Though around 88 percent of American restaurants are dishing out some sort of seafood, US Foods Vice President of Product Development and Innovation Stacey Kinkaid said that could be the floor – not the ceiling – of seafood’s prevalence on U.S. menus.
Data recently released by research firm Technomic confirms seafood remains very popular on restaurant menus across the U.S., but favorable trends could make it ubiquitous.
“Pricing and supply availability has improved quite a bit, so there is certainly upward growth potential,” Kinkaid said.
Seafood-focused restaurant operators have seen a broad recovery coming out of the Covid pandemic and inflationary cycle, including Orlando, Florida, U.S.A.-based Darden, which recently reported positive fiscal year-end earnings, and Nashville, Tennessee, U.S.A.-based Captain D’s, which said it aims to expand its footprint to more than 1,000 units in the near future.
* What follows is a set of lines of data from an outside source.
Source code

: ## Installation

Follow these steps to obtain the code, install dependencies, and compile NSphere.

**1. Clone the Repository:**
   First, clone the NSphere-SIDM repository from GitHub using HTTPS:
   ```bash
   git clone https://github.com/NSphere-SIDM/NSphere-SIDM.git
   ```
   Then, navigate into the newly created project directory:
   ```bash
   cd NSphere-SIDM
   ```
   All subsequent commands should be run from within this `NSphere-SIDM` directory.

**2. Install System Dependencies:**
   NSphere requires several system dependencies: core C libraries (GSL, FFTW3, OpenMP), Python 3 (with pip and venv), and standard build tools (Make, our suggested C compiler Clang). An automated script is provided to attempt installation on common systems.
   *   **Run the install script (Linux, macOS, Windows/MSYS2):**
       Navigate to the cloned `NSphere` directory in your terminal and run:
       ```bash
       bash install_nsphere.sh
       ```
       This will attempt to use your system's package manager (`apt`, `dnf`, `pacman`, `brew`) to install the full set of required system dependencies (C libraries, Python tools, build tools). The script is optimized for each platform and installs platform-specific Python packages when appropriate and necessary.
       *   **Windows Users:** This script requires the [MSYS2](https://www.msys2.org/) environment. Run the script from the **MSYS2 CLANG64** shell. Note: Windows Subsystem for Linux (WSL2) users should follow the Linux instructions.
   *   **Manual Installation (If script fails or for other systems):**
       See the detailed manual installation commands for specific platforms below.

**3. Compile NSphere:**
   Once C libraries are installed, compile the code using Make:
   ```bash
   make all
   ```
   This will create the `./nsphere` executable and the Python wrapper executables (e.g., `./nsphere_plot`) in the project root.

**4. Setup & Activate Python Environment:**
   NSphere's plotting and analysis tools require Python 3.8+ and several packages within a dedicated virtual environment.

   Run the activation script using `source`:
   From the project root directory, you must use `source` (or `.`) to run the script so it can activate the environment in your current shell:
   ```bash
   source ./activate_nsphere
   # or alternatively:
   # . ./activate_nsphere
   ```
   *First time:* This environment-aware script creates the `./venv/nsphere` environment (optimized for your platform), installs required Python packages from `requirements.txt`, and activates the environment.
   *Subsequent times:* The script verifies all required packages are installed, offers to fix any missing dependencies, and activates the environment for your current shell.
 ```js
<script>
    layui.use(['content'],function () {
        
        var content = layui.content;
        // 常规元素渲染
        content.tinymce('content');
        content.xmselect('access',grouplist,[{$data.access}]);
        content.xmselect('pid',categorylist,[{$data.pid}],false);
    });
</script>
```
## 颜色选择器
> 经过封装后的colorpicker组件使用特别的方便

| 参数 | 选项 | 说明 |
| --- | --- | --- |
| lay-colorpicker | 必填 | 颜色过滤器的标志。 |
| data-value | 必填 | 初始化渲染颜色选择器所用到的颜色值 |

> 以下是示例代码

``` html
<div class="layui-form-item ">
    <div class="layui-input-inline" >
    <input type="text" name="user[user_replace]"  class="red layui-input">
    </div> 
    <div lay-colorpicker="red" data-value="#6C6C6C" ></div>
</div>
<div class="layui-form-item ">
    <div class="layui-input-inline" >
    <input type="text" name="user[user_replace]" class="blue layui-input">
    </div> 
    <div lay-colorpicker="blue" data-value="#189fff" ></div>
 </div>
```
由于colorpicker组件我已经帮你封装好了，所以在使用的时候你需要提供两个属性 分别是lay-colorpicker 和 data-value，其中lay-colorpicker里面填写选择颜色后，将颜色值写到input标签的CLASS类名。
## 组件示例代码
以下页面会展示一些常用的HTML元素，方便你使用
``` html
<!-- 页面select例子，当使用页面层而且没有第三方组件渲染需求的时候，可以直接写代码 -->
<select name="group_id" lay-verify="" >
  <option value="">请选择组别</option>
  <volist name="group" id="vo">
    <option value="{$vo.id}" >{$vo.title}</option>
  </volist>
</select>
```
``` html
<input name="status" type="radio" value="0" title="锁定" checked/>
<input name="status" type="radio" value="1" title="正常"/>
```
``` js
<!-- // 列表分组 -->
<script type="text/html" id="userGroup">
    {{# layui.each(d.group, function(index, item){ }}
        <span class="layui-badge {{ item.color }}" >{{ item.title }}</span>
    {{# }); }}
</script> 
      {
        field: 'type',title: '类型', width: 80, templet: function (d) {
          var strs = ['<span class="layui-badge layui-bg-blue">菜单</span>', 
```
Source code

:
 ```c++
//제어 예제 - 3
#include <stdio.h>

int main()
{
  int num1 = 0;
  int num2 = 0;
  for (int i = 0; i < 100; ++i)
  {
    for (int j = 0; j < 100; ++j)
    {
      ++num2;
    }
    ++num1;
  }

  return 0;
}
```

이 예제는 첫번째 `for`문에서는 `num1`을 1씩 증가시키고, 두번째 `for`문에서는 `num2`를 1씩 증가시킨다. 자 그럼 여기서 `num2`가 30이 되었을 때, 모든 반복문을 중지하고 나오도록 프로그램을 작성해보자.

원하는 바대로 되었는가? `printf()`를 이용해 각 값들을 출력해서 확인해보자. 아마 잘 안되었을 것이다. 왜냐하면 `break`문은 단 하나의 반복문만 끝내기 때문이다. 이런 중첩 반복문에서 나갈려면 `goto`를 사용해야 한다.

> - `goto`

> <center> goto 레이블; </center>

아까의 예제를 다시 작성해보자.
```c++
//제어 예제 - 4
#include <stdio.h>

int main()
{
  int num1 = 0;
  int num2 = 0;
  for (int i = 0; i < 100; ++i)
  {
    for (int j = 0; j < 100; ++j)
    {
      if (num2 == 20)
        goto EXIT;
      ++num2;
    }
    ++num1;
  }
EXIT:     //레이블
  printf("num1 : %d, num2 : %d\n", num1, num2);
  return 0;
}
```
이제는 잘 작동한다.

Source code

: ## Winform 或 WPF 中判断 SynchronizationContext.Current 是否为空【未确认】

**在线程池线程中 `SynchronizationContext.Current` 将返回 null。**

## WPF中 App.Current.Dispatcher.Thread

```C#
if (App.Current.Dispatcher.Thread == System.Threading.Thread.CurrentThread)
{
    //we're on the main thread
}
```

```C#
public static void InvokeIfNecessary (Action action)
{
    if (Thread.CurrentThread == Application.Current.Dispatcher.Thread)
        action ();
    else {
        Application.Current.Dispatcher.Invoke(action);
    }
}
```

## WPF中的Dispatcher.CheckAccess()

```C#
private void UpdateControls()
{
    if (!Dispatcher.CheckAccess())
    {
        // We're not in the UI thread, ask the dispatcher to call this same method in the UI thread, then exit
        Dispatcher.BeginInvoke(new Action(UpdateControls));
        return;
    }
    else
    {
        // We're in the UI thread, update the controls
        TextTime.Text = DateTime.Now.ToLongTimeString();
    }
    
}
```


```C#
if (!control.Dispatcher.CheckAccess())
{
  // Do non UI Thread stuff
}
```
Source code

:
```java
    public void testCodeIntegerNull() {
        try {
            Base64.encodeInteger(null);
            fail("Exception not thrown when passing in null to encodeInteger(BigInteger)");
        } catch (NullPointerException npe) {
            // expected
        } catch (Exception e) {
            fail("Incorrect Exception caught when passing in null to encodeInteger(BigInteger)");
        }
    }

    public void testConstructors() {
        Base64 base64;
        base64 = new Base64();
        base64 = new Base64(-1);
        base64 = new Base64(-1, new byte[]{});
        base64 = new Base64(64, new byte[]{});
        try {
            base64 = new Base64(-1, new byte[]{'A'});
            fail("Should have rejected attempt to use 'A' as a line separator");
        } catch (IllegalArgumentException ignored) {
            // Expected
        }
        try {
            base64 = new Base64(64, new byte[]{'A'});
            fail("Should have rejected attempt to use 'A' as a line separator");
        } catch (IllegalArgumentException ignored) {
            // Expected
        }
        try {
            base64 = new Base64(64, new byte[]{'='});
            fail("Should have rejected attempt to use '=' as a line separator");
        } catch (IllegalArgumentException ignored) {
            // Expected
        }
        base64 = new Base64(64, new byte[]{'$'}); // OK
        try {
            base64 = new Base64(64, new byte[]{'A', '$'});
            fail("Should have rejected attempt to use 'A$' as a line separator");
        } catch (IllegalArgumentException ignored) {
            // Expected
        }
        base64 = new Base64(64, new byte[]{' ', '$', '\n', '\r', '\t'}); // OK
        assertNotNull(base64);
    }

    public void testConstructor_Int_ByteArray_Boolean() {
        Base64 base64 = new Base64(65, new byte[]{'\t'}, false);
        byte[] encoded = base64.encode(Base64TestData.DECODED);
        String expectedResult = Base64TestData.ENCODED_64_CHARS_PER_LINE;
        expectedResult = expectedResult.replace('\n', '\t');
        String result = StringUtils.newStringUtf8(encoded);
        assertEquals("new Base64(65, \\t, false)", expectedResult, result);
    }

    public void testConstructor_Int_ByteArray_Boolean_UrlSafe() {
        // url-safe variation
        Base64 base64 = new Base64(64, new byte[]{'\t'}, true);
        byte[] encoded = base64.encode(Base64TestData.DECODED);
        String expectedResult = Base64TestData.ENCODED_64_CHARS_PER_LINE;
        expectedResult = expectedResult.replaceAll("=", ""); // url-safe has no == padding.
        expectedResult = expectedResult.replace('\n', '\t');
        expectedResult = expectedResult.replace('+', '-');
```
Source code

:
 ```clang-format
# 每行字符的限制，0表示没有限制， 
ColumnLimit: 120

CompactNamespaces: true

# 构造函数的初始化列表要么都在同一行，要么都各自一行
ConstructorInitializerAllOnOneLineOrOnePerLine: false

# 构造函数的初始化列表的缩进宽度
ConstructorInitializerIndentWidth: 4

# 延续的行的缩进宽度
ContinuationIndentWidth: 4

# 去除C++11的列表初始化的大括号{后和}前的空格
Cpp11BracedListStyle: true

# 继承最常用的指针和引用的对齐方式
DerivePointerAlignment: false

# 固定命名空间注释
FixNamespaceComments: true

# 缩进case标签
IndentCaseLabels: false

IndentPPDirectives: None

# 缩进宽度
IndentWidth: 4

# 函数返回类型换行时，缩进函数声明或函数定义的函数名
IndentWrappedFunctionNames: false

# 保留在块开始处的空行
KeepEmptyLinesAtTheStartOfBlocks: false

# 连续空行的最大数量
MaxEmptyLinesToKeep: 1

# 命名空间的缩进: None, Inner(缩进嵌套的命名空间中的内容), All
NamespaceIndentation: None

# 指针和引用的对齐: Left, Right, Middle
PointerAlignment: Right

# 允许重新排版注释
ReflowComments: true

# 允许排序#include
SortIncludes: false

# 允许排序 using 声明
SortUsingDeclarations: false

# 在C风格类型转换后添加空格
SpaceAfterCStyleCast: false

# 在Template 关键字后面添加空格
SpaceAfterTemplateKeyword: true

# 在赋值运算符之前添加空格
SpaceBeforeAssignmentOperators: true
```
“During the height of the Covid-19 pandemic, consumers told us that seafood was one of the foods they missed from restaurants most,” Datassential Associate Director Mike Kostyo wrote in the company’s Midyear Trends report. “Now, it seems like they [consumers] may be indulging in their favorite seafood options [again], as the number of seafood chains that broke into the Top 500 [list of restaurant chains by size] grew 37.5 percent this year.”
US Foods, one of the country’s largest foodservice distributors, has seen an uptick in menu penetration for certain seafood dishes, Kinkaid said. Breaded shrimp is on 12 percent more menus in 2023 compared to 2022, according to food and beverage firm Datassential, surpassing pre-Covid-19 levels. Over the past four years, salmon sashimi’s presence on menus is up 31 percent, and aguachile, a Mexican dish containing marinated shrimp, hot peppers, lime juice, and other ingredients, has appeared on 48 percent more menus.
In late September, US Foods announced the release of 24 new products “that reflect the latest menu trends, diner demands, and operator needs.” Among those were two new items released under its Harbor Banks brand.
The first, four-star Best Aquaculture Practices (BAP)-certified seared Atlantic salmon, aims to give restaurants a raw salmon option.
“The operator only needs to thaw and serve for a sushi-grade salmon offering on their menu,” Kinkaid said.
The second, Aquaculture Stewardship Council (ASC)-certified breaded popcorn mussels, have a crunchy cracker breading, making them versatile enough to be eaten on their own or as a complementary ingredient on dishes such as a po’ boy sandwich, according to Kinkaid.
“It’s a unique product that appeals to foodservice customers who are looking to improve profitability on seafood platters or with seafood appetizers, since mussels are a more affordable option,” Kinkaid said.
“These items are a perfect fit with our innovation priorities,” Kinkaid said. “The items are designed to be on-trend and provide back-of-house ease via menu versatility.”
The offerings align with diner demands for sustainable offerings, Kinkaid said. Besides being good for the environment, it’s increasingly good business practice; according to Technomic, 72 percent of Gen Z’ers say sustainability influences their food choices when dining away from home.
In 2022, the entire Harbor Banks seafood portfolio met either US Foods’ Serve Good program sustainability standards or the company’s Progress Check standards at the time of their sourcing, Kinkaid confirmed. All Serve Good farmed species carry BAP four-star recognition, while wild-caught species carry Marine Stewardship Council (MSC) Chain of Custody certification. US Foods’ Progress Check program recognizes seafood products and vendors that have made sufficient progress toward meeting its Serve Good standards, with the eventual goal of fully meeting the program’s criteria.
“The Progress Check program helps to create a market to grow the pipeline of fisheries, farms, and processors that offer responsibly sourced seafood and are working toward our standards of certification,” Kinkaid said.
Moving forward, US Foods plans to delve deeper into frozen seafood, which Kinkaid said has seen drastic improvements in quality.
“Innovation in the harvesting and freezing process often results in a frozen product that tastes as fresh as seafood that has not been frozen – offering a great value for the operator,” Kinkaid said.